■ **ZADANIE 1**: Sformatuj cały listing zamieszczony pod tekstem jako listę JSON z ciągami znaków, po jednym na każdy wiersz, z pominięciem pustych wierszy. Obrazy pomiń w odpowiedzi.

═══ TEKST DO CZYTANIA ═══

O tych planach czytam i doczekać się nie mogę, jak u wszystkich już się będzie działo ogrodowo...to dopiero będzie czad....zakupy, sadzenie,...ale może niech jeszcze troszkę tej zimy będzie trzeba przecież kiedyś kasę uzbierać na te przyjemności, pozdrawiam
Mnie M juz nie probuje stopowac, wie, ze to na nic Mnie stopuja inne rzeczy
W maju moj M bedzie obchodzil po raz drugi 22,5 rok swego wspanialego i rozami uslanego zycia i piskle bedzie zdawac mature. A wiec bedzie u nas imprezowo w maju (w przypadku drugiej okazji albo bal, albo stypa, chociaz tfu tfu odpukac zanosi sie na bal)

═══

■ **ZADANIE 2**: Wypisz z tekstu dosłownie fragment od słów „O tych planach” aż po słowa „sie na bal)”.

═══ PODANE INFORMACJE ═══

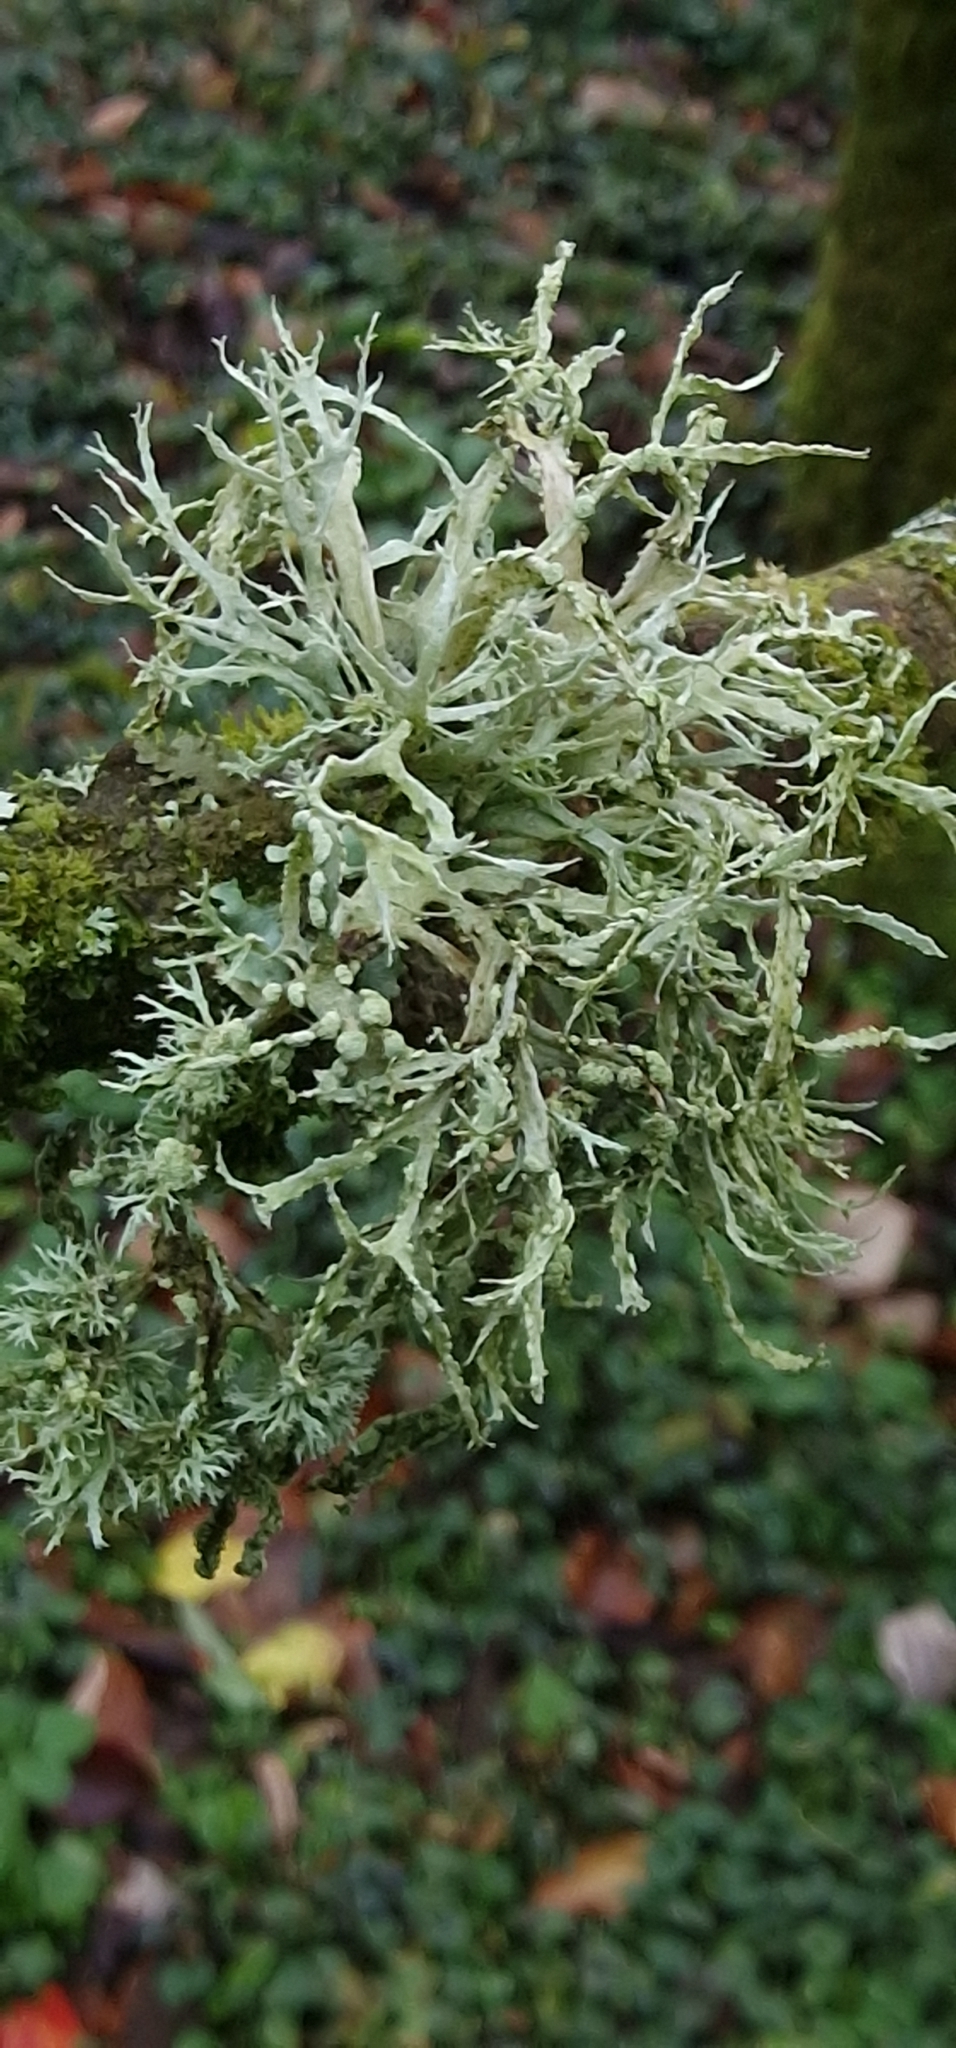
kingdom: Fungi
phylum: Ascomycota
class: Lecanoromycetes
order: Lecanorales
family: Ramalinaceae
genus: Ramalina
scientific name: Ramalina farinacea
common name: Farinose cartilage lichen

═══

■ **PEŁNA ODPOWIEDŹ 1**:
[
  "kingdom: Fungi",
  "phylum: Ascomycota",
  "class: Lecanoromycetes",
  "order: Lecanorales",
  "family: Ramalinaceae",
  "genus: Ramalina",
  "scientific name: Ramalina farinacea",
  "common name: Farinose cartilage lichen"
]

■ **PEŁNA ODPOWIEDŹ 2**:
O tych planach czytam i doczekać się nie mogę, jak u wszystkich już się będzie działo ogrodowo...to dopiero będzie czad....zakupy, sadzenie,...ale może niech jeszcze troszkę tej zimy będzie trzeba przecież kiedyś kasę uzbierać na te przyjemności, pozdrawiam
Mnie M juz nie probuje stopowac, wie, ze to na nic Mnie stopuja inne rzeczy
W maju moj M bedzie obchodzil po raz drugi 22,5 rok swego wspanialego i rozami uslanego zycia i piskle bedzie zdawac mature. A wiec bedzie u nas imprezowo w maju (w przypadku drugiej okazji albo bal, albo stypa, chociaz tfu tfu odpukac zanosi sie na bal)